Dans le cabinet voisin il n’y avait plus personne que le milord assis auprès du commissaire de police qui l’écoutait avec une respectueuse déférence, gardant à la main une large carte sur laquelle étaient inscrits ses noms et qualités.

« Hernan-Maria Gérés da Guarda, duc de Chaves, grand de Portugal de première classe, envoyé de S. M. l’empereur du Brésil. »

Le duc de Chaves parlait lentement et avec une extrême difficulté, mais vis-à-vis d’un magistrat, il avait repris tout naturellement le ton qui convenait à sa dignité.
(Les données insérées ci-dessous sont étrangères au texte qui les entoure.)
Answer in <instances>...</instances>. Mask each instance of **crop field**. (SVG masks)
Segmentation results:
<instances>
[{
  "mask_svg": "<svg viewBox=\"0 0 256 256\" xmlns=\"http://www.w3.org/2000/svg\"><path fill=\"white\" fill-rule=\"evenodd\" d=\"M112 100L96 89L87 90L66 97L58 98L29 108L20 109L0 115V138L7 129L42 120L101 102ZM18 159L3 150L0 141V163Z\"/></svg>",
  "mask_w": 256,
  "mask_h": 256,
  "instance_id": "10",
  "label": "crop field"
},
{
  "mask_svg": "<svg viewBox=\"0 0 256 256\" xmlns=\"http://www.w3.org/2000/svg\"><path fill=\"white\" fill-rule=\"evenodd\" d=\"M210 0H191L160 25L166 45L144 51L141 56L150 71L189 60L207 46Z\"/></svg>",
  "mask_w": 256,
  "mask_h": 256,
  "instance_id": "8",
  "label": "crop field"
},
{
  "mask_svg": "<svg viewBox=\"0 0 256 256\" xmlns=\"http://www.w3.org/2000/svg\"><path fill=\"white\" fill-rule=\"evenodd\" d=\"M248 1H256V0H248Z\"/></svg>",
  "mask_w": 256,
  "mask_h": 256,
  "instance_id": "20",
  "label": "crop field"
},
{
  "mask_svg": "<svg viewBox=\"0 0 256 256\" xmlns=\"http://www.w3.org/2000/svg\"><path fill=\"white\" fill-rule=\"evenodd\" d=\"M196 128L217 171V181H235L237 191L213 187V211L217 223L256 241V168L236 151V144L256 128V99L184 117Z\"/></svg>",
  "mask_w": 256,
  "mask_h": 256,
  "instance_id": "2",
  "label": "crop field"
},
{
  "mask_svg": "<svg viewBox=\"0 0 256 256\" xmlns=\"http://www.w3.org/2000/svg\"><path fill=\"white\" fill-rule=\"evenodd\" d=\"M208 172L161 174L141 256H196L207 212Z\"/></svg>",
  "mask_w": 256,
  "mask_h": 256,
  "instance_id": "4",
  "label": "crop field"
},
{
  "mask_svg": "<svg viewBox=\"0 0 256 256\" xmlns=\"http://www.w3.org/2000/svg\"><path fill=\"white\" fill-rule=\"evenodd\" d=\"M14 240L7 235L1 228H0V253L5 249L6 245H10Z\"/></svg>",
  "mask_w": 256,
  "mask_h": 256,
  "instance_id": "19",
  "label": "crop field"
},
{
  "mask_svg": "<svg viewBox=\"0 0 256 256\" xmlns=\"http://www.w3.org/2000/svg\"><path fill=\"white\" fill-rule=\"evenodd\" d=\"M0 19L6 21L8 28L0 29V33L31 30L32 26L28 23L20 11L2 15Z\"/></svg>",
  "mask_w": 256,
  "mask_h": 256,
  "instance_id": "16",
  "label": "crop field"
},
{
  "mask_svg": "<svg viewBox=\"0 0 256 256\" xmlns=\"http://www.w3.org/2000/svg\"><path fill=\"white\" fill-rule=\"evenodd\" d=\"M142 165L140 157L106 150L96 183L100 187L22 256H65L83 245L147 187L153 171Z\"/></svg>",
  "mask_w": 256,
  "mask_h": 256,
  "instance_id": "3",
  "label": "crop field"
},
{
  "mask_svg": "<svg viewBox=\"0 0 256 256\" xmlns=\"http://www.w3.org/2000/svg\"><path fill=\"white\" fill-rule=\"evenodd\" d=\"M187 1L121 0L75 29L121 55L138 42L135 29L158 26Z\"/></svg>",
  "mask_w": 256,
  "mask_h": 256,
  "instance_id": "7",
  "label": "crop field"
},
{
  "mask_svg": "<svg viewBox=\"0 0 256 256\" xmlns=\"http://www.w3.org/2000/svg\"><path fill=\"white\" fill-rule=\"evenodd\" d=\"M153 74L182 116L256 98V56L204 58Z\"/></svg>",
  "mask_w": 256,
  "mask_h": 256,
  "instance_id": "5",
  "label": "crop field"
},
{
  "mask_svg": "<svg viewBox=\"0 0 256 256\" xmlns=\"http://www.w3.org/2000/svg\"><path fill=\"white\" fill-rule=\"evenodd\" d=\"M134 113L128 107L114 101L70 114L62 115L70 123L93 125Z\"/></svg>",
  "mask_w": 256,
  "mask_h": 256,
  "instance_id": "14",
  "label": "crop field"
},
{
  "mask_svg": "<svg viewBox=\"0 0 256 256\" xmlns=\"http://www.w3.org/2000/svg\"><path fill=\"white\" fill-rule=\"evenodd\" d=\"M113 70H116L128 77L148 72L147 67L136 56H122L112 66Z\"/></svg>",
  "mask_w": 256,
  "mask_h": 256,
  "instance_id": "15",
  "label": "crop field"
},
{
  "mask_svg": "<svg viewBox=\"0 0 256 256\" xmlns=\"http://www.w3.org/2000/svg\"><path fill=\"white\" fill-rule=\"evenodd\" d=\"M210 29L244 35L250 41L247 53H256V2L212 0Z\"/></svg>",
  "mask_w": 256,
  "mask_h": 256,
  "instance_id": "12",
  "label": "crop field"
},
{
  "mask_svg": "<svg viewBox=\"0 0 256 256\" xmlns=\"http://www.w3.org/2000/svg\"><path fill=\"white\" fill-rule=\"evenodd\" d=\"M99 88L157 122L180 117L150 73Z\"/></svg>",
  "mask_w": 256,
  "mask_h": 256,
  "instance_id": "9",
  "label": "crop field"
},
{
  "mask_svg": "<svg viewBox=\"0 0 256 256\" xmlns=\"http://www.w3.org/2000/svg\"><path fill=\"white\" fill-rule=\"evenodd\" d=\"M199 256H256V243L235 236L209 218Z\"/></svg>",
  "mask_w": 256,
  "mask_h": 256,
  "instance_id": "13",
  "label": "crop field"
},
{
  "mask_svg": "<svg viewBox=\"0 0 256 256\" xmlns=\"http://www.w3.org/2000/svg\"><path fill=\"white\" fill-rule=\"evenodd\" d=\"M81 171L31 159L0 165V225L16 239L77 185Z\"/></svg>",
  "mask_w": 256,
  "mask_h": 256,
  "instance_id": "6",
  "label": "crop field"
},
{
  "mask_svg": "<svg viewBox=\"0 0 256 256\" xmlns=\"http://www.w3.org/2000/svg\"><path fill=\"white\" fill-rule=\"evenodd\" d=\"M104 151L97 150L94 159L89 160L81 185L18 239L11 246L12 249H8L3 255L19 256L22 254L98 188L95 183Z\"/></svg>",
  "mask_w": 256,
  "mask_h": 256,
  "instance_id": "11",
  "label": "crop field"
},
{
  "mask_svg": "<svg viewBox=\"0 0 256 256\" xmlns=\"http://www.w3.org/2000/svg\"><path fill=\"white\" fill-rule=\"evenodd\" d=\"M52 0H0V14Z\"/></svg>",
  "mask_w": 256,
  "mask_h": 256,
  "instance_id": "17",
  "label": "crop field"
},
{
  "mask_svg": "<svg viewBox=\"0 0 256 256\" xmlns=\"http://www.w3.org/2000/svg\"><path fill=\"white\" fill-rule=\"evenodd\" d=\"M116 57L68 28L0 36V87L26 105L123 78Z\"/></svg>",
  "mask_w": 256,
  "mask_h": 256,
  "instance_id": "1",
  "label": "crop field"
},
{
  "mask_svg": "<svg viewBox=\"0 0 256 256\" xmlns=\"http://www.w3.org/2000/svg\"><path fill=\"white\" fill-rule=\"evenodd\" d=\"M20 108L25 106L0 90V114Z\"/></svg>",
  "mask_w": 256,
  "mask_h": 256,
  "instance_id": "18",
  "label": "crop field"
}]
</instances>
— Pour des motifs qui me sont personnels, dit-il, je m’intéresse à l’enfant et à la mère. J’aurais pu tout à l’heure réparer le mal rien qu’en étendant la main, car le hasard m’a placé sur le chemin de la misérable créature qui a détourné l’enfant, mais la peine que j’ai à parler votre langage, mon désir de garder l’incognito et encore une circonstance qu’il me plaît de ne point mentionner : tout cela joint à une certaine timidité produite par mon ignorance de vos usages et de vos mœurs (je suis à Paris seulement depuis un mois) m’a empêché de parler et d’agir. J’ai laissé échapper l’occasion et j’en ai un regret mortel, car les larmes de cette malheureuse jeune mère m’ont percé le cœur. Tout ce que je puis faire, c’est de fournir le portrait exact de la femme qui a enlevé l’enfant.

Le commissaire de police prit la plume et écrivit sous sa dictée le signalement minutieux de Saladin déguisé en femme.

— Monsieur le duc, dit-il quand ce travail fut achevé, m’est-il permis d’interroger Votre Excellence ?

— Cela vous est permis, répondit le duc de Chaves.